The scheduler’s decision-making algorithm is divided into 2 phases: Filtering and Scoring.

Within each phase, the scheduler launches a set of plugins that implement decision-making, for example:

  • ImageLocality — the plugin gives preference to nodes that already have container images that are used in the pod being launched. Phase: Scoring.
  • TaintToleration — implements the taints and tolerations mechanism. Phases: Filtering, Scoring.
  • NodePorts — checks whether the node has free ports required to launch the pod. Phase: Filtering.

The full list of plugins can be found in the Kubernetes documentation.

The first phase of filtering (Filtering) uses filter plugins that check nodes for matching filter conditions (taints, nodePorts, nodeName, unschedulable, etc.).

The filtered list is sorted by alternating zones to avoid placing all pods in one zone. Let’s assume that after filtering, the nodes remaining are distributed among zones as follows:

Zone 1: Node 1, Node 2, Node 3, Node 4
Zone 2: Node 5, Node 6

In this case, they will be selected in the following order:

Node 1, Node 5, Node 2, Node 6, Node 3, Node 4

Note that for optimization purposes, not all nodes that meet the conditions are selected, but only a part of them. By default, the node number selection function is linear. For a cluster of ≤50 nodes, 100% of the nodes will be selected, for a cluster of 100 nodes - 50%, and for a cluster of 5000 nodes - 10%. The minimum value is 5% for nodes greater than 5000. For more information on node limitation, see the Kubernetes documentation for the KubeSchedulerConfiguration resource. Deckhouse uses the default value, so in very large clusters, you need to take this scheduler behavior into account.

Once the nodes that match the filter conditions are selected, the Scoring phase is launched. The plugins of this phase analyze the list of filtered nodes and assign a score to each node. Scores from different plugins are summed up. This phase evaluates available resources on nodes, pod capacity, affinity, volume provisioning, etc.

The result of this phase is a list of nodes with the highest score. If there is more than one node in the list, the node is chosen randomly.

Documentation

Changing and extending the scheduler logic

You can use the extension plugin mechanism to change the scheduler logic.

Each plugin is a webhook that meets the following requirements:

  • Using TLS.
  • Availability through a service within the cluster.
  • Support for standard Verbs (filterVerb = filter, prioritizeVerb = prioritize).
  • It is also assumed that all added plugins can cache node information (nodeCacheCapable: true).

You can connect such an extender webhook using the KubeSchedulerWebhookConfiguration resource.

When using the failurePolicy: Fail option, an error in the webhook operation causes the scheduler to stop working and new pods will not be able to start.

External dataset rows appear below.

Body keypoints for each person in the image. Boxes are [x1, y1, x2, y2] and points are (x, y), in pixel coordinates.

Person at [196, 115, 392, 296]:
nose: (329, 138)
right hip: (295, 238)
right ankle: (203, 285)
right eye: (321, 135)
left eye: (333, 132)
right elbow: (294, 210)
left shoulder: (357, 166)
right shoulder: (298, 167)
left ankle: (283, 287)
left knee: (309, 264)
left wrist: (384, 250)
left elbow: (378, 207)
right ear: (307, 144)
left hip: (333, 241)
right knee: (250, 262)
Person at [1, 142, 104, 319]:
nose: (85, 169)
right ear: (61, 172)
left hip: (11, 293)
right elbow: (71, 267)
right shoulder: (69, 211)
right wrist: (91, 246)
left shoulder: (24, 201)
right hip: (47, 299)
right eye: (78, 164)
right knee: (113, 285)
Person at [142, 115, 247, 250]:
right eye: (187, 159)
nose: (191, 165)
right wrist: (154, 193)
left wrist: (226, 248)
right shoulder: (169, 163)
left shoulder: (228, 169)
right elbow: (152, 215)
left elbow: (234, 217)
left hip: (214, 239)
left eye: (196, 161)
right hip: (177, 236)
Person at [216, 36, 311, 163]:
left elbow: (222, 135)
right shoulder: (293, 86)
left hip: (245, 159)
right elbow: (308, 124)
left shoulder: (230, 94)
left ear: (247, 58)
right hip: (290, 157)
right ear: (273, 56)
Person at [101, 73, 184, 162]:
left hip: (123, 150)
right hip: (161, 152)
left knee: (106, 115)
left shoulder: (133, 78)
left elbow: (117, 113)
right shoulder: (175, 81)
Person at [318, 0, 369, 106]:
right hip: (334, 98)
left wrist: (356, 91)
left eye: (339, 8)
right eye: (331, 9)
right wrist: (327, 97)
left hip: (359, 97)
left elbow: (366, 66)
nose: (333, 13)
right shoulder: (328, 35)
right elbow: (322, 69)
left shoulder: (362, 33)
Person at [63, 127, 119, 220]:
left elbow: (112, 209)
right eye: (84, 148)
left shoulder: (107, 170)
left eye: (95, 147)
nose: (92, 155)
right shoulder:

Speeding up recovery when a node is lost

By default, if a node does not report its status within 40 seconds, it is marked as unavailable. After another 5 minutes, the pods of such a node will be assigned by the scheduler to other nodes. The total time of application unavailability is about 6 minutes.

For specific tasks, when an application cannot be launched in multiple instances, there is a way to reduce the unavailability period in the control-plane-manager module settings:

  1. Reduce the time it takes for a node to transition to the Unreachable state when communication with it is lost by setting the nodeMonitorGracePeriodSeconds parameter.
  2. Reduce the pod node reassignment timeout in the failedNodePodEvictionTimeoutSeconds parameter.

Example

apiVersion: deckhouse.io/v1alpha1
kind: ModuleConfig
metadata:
name: control-plane-manager
spec:
version: 1
settings:
nodeMonitorGracePeriodSeconds: 10
failedNodePodEvictionTimeoutSeconds: 50

In this case, if the connection with the node is lost, applications will be launched on other nodes in about 1 minute.

Both of the described parameters have a direct impact on the consumption of CPU and memory resources on master nodes. Reduced timeouts force system components to send statuses and check resource states more often.

When selecting suitable values, pay attention to the resource consumption graphs of master nodes. Be prepared for the fact that in order to ensure acceptable parameter values, it may be necessary to increase the capacity allocated to master nodes.